(Source passage):
----

Extract the model in the TensorFlow SavedModel format to Cloud Storage

In [10]:
 
!bq extract -m BQML_tutorial.sample_model \
           gs://$BUCKET/bqml_model_export/BQML_export_model

Waiting on bqjob_r7d9ca5e546c015b_00000175b90b433b_1 ... (23s) Current status: DONE   


When the command finishes, check that the model has been exported

In [13]:
!gsutil ls gs://$BUCKET/bqml_model_export/BQML_export_model/

gs://ml-demo-rw/bqml_model_export/BQML_export_model/
gs://ml-demo-rw/bqml_model_export/BQML_export_model/saved_model.pb
gs://ml-demo-rw/bqml_model_export/BQML_export_model/assets/
gs://ml-demo-rw/bqml_model_export/BQML_export_model/variables/


# Deploy the model to AI Platform Predictions

In [45]:
MODEL_DIR="gs://ml-demo-rw/bqml_model_export/BQML_export_model/"
VERSION_NAME="BQML_" + datetime.now().strftime("%d_%m_%Y%H_%M_%S")
MODEL_NAME="BQML_export_model"
FRAMEWORK="tensorflow"

In [60]:
#Only for doing quick demo version
#VERSION_NAME="BQML_a"

In [61]:
print(VERSION_NAME)

BQML_a


First, create a new model on the AI Platform. You can chose to host it on a single regional endpoint, or a global endpoint. Note that you will only incur charges when predictions are being run against the endpoint, even though it stays active continuously.
It may take a few minutes to create the endpoint. 


In [None]:
!gcloud ai-platform models create $MODEL_NAME \
--regions=$REGION \
--enable-logging

In [None]:
Next, create the version of your model. 

In [63]:
!gcloud beta ai-platform versions create $VERSION_NAME \
    --model=$MODEL_NAME \
    --origin=$MODEL_DIR \
    --python-version=3.7 \
    --runtime-version=2.1 \
    --machine-type=n1-standard-2 # if no machine type specified, will choose default


Creating version (this might take a few minutes)......done.

----

(Activity list):
**a.** Answer these questions using the model deployment notebook:
(i) What value is assigned to FRAMEWORK?
(ii) What machine type is given when the model version is created?
(iii) According to the note on the endpoint, when are charges incurred?
**b.** List every flag passed to the gcloud beta ai-platform versions create command in the model deployment notebook.
**c.** Carry on the model deployment notebook from its final line.

(Available data):
----

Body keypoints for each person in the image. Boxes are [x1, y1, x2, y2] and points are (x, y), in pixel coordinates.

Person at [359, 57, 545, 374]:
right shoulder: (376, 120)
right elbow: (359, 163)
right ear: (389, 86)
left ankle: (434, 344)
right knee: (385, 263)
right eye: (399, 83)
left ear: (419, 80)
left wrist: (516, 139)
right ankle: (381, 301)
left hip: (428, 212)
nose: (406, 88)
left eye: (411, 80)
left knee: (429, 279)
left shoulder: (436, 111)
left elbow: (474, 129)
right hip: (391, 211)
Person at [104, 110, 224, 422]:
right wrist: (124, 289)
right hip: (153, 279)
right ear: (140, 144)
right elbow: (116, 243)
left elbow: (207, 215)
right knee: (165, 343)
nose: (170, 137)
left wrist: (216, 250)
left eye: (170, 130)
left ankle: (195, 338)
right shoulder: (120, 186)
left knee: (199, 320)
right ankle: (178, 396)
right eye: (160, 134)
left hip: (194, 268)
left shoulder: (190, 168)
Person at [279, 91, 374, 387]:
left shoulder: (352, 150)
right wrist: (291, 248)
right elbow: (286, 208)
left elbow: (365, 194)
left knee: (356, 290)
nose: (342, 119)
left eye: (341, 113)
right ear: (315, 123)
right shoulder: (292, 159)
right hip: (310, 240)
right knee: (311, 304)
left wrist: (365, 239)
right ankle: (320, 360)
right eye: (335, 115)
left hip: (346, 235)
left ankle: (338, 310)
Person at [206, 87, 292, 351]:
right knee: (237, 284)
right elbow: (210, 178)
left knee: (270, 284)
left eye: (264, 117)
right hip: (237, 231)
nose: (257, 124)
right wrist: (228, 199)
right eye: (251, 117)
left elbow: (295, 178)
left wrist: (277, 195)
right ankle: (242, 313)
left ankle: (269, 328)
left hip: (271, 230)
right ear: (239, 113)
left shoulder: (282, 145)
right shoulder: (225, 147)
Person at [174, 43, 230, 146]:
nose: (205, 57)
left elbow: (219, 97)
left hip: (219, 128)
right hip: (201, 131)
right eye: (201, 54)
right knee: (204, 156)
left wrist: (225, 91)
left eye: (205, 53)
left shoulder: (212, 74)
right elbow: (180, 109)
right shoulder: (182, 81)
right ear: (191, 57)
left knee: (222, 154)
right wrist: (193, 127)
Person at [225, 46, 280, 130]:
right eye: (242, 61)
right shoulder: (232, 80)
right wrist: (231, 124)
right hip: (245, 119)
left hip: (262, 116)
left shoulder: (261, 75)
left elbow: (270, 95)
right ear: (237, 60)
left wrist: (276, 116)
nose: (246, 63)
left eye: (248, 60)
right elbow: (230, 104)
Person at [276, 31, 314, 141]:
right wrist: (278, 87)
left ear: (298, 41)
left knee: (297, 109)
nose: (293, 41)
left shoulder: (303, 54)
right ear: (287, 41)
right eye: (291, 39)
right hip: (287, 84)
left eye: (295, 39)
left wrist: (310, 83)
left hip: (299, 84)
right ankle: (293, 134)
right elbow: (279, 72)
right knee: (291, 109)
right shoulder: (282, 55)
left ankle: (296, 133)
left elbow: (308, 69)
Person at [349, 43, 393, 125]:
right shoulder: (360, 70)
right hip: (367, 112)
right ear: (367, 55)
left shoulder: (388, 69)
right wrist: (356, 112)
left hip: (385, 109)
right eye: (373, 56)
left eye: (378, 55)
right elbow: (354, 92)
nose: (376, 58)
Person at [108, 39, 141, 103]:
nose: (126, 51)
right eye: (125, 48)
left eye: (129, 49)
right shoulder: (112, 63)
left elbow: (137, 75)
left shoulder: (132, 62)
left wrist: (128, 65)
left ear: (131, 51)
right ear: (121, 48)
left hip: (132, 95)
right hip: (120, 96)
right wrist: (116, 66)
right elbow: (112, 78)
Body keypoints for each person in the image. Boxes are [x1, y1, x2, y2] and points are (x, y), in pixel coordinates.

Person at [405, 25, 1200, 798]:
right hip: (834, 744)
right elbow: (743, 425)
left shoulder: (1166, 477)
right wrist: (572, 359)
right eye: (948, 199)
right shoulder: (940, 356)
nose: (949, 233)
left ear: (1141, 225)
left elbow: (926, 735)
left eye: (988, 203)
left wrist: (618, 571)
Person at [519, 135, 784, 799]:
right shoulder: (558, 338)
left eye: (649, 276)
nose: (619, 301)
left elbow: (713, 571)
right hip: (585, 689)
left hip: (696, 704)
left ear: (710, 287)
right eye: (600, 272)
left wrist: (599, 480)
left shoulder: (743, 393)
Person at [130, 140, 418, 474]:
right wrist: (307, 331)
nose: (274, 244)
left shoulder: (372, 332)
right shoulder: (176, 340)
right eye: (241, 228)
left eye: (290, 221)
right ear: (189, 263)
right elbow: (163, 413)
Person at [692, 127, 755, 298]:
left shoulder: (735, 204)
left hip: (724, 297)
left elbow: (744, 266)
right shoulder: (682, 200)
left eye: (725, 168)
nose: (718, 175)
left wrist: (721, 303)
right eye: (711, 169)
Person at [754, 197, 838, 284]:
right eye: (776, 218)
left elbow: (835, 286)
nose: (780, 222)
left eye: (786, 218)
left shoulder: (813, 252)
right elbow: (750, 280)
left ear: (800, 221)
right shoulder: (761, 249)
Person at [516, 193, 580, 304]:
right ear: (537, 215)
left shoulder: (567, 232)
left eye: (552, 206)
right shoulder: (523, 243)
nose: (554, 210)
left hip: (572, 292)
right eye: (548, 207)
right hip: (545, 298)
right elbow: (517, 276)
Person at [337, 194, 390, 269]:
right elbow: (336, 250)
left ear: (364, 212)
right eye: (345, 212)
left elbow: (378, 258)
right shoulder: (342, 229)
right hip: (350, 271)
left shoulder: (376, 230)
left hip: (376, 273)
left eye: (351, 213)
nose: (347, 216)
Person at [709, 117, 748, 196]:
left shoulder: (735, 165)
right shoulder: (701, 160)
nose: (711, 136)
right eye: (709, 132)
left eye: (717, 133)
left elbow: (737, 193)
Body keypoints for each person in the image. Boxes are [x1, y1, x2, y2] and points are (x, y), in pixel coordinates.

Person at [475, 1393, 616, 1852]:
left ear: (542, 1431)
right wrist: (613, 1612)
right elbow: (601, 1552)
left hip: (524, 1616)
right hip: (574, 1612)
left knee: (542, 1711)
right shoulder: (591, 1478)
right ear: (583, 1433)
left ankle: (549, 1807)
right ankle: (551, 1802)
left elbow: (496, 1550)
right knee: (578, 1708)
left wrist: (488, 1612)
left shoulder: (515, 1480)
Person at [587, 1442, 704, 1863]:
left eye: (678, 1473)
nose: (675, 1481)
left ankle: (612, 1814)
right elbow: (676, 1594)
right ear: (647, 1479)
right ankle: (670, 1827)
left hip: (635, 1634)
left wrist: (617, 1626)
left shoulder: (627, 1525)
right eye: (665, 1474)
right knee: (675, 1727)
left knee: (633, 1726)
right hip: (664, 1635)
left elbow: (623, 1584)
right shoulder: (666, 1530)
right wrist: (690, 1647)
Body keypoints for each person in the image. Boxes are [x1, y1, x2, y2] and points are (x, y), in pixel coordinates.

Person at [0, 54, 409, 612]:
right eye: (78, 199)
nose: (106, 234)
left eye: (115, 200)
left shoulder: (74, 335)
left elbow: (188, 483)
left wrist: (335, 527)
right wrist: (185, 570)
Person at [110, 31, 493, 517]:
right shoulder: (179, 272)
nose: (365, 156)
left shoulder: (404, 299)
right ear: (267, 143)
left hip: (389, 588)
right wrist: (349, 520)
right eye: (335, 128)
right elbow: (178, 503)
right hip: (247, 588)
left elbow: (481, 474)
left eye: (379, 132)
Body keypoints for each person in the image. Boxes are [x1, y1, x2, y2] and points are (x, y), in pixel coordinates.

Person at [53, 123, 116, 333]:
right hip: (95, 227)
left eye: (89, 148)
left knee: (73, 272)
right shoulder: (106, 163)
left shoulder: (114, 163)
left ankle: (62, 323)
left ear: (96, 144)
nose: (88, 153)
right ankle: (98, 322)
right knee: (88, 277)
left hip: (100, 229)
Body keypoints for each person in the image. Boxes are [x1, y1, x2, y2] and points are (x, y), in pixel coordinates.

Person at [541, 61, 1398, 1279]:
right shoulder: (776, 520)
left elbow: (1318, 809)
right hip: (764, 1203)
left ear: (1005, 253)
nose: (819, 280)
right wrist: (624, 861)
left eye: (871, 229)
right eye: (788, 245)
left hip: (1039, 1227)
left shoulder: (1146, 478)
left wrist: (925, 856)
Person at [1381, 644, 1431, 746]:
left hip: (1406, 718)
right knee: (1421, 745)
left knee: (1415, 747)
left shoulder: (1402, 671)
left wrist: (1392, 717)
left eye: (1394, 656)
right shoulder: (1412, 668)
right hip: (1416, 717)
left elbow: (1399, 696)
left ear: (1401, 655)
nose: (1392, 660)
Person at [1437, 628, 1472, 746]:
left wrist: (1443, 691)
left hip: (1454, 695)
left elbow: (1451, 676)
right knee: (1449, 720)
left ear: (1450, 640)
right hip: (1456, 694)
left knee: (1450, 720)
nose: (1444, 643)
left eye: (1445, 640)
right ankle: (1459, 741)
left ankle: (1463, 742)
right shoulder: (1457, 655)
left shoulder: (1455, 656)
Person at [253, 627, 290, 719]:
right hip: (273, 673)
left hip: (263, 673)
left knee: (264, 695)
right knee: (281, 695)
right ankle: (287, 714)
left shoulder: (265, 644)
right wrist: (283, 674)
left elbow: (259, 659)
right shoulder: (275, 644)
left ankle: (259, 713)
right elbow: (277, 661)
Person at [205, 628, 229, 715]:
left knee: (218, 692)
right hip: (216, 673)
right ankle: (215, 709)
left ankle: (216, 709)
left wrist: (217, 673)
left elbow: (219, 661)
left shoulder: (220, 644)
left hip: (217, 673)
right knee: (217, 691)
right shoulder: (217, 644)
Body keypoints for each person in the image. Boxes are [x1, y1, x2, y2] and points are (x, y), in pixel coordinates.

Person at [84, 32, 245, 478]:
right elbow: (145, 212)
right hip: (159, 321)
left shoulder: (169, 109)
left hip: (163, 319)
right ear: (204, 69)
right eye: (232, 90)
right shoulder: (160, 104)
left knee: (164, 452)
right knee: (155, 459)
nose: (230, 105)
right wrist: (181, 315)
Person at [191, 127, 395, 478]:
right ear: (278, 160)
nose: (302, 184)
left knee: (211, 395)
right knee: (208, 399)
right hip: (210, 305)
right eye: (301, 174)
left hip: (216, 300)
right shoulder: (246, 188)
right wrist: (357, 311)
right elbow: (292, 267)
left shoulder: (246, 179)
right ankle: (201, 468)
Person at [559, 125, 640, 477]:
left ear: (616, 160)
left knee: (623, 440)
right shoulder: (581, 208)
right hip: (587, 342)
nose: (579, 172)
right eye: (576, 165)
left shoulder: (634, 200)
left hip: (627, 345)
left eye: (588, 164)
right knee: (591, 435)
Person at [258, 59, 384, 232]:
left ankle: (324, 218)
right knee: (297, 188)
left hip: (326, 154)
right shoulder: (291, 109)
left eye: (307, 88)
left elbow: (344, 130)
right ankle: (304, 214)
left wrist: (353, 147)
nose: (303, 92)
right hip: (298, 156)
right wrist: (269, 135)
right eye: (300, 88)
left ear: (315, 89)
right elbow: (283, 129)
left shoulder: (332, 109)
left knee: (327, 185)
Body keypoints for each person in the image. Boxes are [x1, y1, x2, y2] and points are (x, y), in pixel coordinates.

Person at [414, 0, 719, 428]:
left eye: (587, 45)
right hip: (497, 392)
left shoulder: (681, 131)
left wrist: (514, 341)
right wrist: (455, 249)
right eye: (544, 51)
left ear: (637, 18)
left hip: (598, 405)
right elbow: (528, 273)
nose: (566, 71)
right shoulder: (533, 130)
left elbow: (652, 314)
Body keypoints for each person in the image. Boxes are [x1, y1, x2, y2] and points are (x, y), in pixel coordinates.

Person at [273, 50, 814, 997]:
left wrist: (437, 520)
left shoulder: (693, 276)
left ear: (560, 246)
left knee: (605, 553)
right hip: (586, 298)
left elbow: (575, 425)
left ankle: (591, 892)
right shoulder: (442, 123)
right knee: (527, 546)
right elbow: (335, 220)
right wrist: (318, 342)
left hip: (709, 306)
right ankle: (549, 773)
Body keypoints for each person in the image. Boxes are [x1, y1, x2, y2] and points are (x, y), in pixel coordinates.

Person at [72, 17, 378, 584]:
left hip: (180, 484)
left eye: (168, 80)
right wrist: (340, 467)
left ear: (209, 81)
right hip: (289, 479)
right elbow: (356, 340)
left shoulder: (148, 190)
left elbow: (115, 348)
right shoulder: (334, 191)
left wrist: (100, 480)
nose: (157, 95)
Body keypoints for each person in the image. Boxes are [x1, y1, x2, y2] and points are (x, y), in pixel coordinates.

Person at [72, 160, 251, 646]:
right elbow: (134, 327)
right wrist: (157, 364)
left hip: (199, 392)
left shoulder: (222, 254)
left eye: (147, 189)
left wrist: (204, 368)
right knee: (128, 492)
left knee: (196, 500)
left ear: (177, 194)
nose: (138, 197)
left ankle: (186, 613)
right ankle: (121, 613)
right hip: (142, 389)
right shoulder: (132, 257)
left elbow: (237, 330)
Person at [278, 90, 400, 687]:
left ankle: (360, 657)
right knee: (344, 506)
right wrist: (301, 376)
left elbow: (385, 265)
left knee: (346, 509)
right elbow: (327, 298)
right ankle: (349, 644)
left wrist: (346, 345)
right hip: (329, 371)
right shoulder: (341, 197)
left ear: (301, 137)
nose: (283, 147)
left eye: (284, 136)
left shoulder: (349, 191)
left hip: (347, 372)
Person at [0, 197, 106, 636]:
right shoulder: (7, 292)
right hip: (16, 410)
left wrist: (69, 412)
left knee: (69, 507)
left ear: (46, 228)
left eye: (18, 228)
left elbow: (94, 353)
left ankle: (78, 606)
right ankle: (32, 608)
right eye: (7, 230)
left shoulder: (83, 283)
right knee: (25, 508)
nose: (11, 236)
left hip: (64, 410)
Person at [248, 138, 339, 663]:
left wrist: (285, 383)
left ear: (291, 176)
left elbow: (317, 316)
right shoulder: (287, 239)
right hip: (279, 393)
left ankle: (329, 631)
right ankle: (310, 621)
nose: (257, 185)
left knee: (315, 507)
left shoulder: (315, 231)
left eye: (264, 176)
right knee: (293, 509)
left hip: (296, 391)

----

(Set of answers):
**a.**
(i) "tensorflow"
(ii) n1-standard-2
(iii) Only when predictions are being run against the endpoint, even though it stays active continuously.

**b.** --model, --origin, --python-version, --runtime-version, --machine-type

**c.**
## Send input to the deployed model for Prediction

Create a sample prediction request. Open a terminal window (File>New>Terminal) and execute the following, changing the cd path to the directory in which your notebook is in:


In [None]:
#Open a terminal window (File>New>Terminal) and execute the following, changing the cd path to the directory in which your notebook is in:
'''
cd tutorials/bigquery
cat > input.json
'''
#Alternatively, you can use the notebook UI to create the input.json file


In [49]:
#Paste the following code into the input.json file:
{"os": "Android", "is_mobile":true,"country":"Japan", "pageviews":1}
#If you used the terminal, enter Ctrl+D to exit

{'os': 'Android', 'is_mobile': 'True', 'country': 'Japan', 'pageviews': 1}

Submit the request against the deployed model

In [55]:
!gcloud ai-platform predict --model $MODEL_NAME \
       --version $VERSION_NAME --json-instances input.json

LABEL_PROBS                                  LABEL_VALUES  PREDICTED_LABEL
[0.0017362785287754875, 0.9982637214712246]  [u'1', u'0']  [u'0']


## Cleaning up

To delete the resources created by this tutorial, execute the following code to delete the dataset and its contents:

In [None]:
client.delete_dataset(dataset, delete_contents=True)